Chaos.
One of my elderly friends phones early in the morning, asking if she can have a lift into town to do some shopping. John is going out anyway so he says he will pick her up.
I go out to try and get mealie meal for Elizabeth and find that overnight it has gone from $230 for 10kgs to $300 - and the US$ rate has dropped. At times, nowhere kills my faith in humanity more than Zimbabwe does. If anyone can make a quick buck they will, even out of the poorest, most vulnerable section of society.
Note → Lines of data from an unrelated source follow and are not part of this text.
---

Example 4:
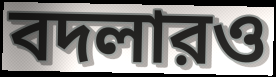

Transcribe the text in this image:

বদলারও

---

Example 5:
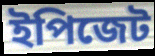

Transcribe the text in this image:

ইপিজেট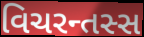
વિચરન્તસ્સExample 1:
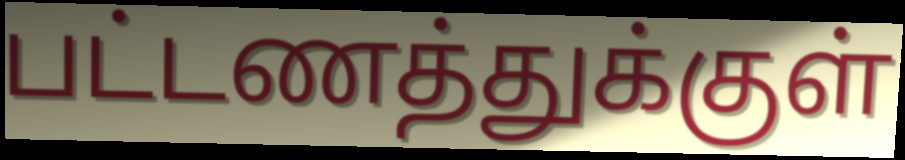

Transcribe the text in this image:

பட்டணத்துக்குள்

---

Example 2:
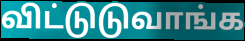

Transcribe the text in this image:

விட்டுடுவாங்க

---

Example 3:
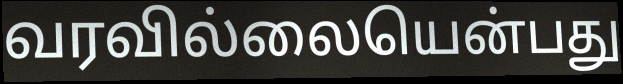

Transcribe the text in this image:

வரவில்லையென்பது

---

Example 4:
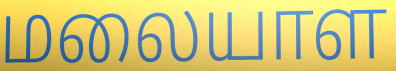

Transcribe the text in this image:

மலையாள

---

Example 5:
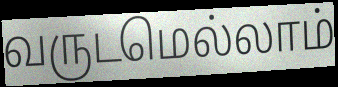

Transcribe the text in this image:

வருடமெல்லாம்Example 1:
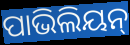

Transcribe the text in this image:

ପାଭିଲିୟନ୍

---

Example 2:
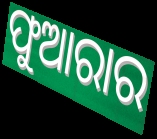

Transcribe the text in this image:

ଫୁଆରାର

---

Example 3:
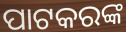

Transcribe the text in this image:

ପାଟକରଙ୍କ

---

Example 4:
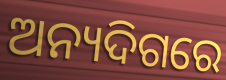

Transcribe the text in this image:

ଅନ୍ୟଦିଗରେ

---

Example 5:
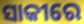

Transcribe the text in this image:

ସାକୀରେ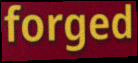
forged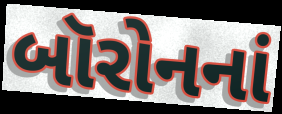
બૉરોનનાંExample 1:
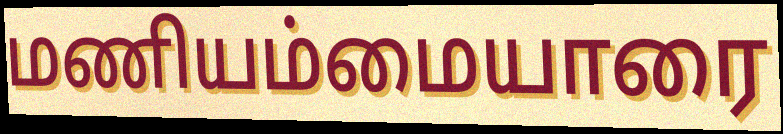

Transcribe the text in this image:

மணியம்மையாரை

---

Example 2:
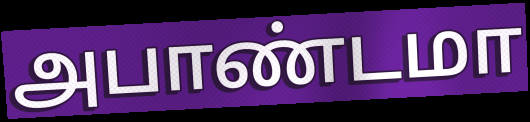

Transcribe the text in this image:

அபாண்டமா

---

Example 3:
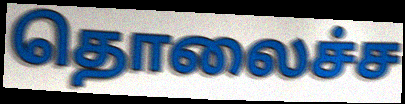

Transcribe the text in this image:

தொலைச்ச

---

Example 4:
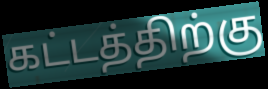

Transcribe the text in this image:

கட்டத்திற்கு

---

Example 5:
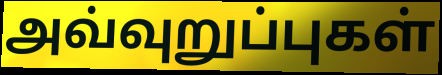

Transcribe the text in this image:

அவ்வுறுப்புகள்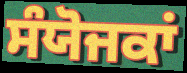
ਸੰਯੋਜਕਾਂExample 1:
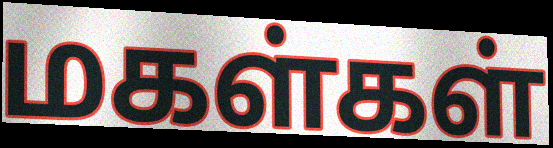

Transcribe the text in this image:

மகள்கள்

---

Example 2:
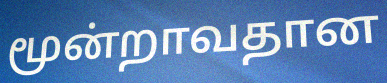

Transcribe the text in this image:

மூன்றாவதான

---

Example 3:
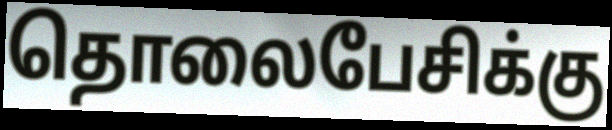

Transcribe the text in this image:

தொலைபேசிக்கு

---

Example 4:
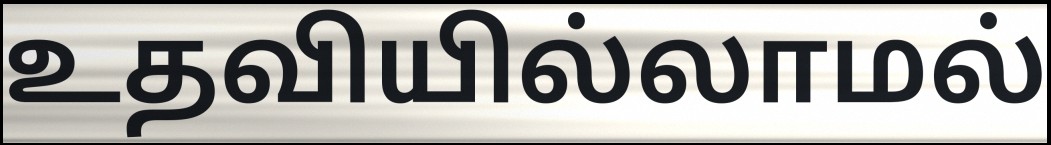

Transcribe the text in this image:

உதவியில்லாமல்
At TelOne, I wait in a ginormous queue to buy a top-up voucher for the Internet as no one is sure whether they will be open next week. I overhear a man in the queue talking about Thorgrove, the infectious diseases hospital to which all COVID-19 cases are being referred:
'Thorngrove! Does anyone know anyone who has come out of there alive?'
I am so happy when I at last get home. We decide to take the dogs out for a walk. At the gate of Hillside Dams, the man in charge jokes that Rolo needs to wash his paws before coming in. Rolo growls at him in response. He then tells us that they will be closed from Monday which is pretty devastating news.
On the walk, we bump into a lady with two dogs. Tallulah is off the lead and she goes roaring up to them - but doesn't do anything besides sniff them out. This is most unusual and I can only think Sian's dog communication is working.
John plants the lettuces, chermolia and spinach seedlings that I bought yesterday and I mark entries for my school's literary festival. Everything is very unsettled: so normal, so strange.